**Source document:**
A few weeks after the Times article was published, Thai government officials notified Ms. Beech that Ayu had been returned to her native Thailand with her parents and was in the care of social welfare services.
The South African School Sanitation Crisis
After two children drowned in pit toilets (rudimentary latrines dug into the ground) at a school in South Africa’s Mpumalanga province, The Times’s Norimitsu Onishi and Selam Gebrekidan investigated the crumbling education system that led to their deaths.
Their article pointed a finger at South Africa’s deputy president, David Mabuza, who is the former premier of the province, “where millions of dollars for education have disappeared into a vortex of suspicious spending, shoddy public construction and brazen corruption to fuel his political ambitions, according to government records and officials in his party.”
Ten days after the Times article was published, President Cyril Ramaphosa announced the launch of a new program, the Sanitation Appropriate for Education Initiative, to tackle the issue.
The long-term impact of the actions taken in response to these three Times articles is uncertain.
An Iraqi official acknowledged that there are dozens of families like the Sudanis, who are struggling to overcome bureaucratic hurdles in order to obtain death benefits.
Activists say the initiative introduced by South Africa’s president is not enough to solve the country’s sanitation crisis, as 4,000 schools are still equipped with deadly pit toilets.
And while Ayu was separated from her husband through Thai intervention, the issue of child marriages in Malaysia has yet to be resolved, even if the government says it’s working toward raising the minimum age of unions to 18. Ms. Beech said that many Malaysians are disturbed that no governmental body stepped in right away to protect girls like Ayu.
Still, Michael Slackman, The Times’s International editor, stressed that the fact that these stories had immediate impact in a relatively short amount of time signals the power of the press to sway change.
“Our journalism had a tangible impact on the lives of people in three countries, on two continents,” he said. “That is a testament to the growing reach of The Times’s global report.”

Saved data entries
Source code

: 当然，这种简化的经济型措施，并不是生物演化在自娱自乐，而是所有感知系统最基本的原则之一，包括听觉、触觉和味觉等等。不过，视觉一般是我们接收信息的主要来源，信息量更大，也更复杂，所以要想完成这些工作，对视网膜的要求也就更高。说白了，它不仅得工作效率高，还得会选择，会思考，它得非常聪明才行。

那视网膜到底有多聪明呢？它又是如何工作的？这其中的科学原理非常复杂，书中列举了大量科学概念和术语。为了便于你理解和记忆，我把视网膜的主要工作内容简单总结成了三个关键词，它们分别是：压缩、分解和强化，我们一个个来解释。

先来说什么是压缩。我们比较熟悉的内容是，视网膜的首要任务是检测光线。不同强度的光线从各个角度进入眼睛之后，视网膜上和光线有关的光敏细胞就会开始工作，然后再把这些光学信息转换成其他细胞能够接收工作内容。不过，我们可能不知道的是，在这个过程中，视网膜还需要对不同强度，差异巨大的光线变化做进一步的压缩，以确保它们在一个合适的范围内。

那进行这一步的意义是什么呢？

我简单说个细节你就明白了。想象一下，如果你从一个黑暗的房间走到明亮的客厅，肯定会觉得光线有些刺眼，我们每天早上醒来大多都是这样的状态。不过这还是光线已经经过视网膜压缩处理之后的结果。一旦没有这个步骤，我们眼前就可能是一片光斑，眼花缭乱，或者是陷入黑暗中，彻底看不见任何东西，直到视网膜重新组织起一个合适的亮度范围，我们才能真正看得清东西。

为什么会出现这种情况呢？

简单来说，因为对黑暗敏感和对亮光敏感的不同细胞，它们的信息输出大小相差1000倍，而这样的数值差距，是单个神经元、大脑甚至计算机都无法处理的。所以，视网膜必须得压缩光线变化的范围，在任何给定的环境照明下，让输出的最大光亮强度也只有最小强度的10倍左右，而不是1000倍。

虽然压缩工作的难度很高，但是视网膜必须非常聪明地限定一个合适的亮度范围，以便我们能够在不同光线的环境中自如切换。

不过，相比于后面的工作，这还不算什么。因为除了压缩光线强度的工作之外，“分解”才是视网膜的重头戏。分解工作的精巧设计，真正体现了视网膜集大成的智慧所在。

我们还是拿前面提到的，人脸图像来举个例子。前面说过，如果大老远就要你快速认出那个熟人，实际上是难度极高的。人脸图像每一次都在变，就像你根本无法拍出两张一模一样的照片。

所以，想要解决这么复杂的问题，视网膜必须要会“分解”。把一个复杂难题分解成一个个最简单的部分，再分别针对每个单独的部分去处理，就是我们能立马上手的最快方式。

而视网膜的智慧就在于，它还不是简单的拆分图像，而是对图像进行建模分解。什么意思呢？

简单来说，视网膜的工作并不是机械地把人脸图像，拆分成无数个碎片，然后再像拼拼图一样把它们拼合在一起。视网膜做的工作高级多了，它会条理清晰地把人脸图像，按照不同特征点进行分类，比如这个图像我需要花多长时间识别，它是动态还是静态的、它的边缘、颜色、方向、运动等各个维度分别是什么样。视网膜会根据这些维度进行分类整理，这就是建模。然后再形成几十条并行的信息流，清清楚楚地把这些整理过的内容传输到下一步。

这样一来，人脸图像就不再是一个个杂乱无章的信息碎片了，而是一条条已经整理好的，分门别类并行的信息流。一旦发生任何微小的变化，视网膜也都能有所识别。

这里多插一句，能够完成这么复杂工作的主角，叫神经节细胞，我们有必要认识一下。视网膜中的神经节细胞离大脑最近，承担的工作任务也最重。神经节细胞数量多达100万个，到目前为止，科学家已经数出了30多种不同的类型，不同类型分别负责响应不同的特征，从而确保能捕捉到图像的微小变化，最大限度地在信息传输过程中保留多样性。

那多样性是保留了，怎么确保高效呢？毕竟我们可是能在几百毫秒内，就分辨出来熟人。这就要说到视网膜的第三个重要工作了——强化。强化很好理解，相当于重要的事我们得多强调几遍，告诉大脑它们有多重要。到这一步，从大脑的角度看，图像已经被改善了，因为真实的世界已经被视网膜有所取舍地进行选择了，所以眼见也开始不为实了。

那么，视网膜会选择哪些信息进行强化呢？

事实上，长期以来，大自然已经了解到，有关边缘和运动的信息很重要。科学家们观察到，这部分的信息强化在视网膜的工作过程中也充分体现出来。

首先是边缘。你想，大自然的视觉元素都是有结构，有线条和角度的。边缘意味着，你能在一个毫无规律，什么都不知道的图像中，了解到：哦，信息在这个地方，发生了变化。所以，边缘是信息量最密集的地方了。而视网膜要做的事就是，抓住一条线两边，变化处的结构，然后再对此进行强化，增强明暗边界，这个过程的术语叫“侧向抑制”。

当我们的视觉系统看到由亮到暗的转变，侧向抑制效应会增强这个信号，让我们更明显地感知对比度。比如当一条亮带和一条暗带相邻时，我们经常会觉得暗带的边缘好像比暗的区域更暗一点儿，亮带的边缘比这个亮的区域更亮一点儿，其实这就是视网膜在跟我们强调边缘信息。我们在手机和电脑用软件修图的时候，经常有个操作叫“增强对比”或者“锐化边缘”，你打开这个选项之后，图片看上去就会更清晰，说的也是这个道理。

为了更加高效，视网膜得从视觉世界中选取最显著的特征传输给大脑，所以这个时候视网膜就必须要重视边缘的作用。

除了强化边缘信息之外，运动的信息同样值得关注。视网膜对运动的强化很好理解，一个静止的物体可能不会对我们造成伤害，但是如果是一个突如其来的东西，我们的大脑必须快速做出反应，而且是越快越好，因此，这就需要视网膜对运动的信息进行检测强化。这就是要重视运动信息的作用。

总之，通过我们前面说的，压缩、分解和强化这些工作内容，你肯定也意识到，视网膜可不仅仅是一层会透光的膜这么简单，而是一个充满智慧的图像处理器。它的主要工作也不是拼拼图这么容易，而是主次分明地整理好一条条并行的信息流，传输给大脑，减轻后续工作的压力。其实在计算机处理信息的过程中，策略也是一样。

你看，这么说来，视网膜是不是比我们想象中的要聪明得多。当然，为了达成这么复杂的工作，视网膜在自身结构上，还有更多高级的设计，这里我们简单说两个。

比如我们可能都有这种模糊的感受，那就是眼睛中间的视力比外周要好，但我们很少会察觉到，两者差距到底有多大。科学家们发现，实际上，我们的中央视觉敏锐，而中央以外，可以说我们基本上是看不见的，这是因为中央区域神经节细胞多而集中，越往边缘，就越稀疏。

**Work instructions:**
1. According to the article on the impact of Times reporting, what program did President Cyril Ramaphosa announce after the school sanitation story ran?
2. Collect every line of the records that contains the string "简单来说".

**Results for each task:**
1. The Sanitation Appropriate for Education Initiative.

2.
简单来说，因为对黑暗敏感和对亮光敏感的不同细胞，它们的信息输出大小相差1000倍，而这样的数值差距，是单个神经元、大脑甚至计算机都无法处理的。所以，视网膜必须得压缩光线变化的范围，在任何给定的环境照明下，让输出的最大光亮强度也只有最小强度的10倍左右，而不是1000倍。
简单来说，视网膜的工作并不是机械地把人脸图像，拆分成无数个碎片，然后再像拼拼图一样把它们拼合在一起。视网膜做的工作高级多了，它会条理清晰地把人脸图像，按照不同特征点进行分类，比如这个图像我需要花多长时间识别，它是动态还是静态的、它的边缘、颜色、方向、运动等各个维度分别是什么样。视网膜会根据这些维度进行分类整理，这就是建模。然后再形成几十条并行的信息流，清清楚楚地把这些整理过的内容传输到下一步。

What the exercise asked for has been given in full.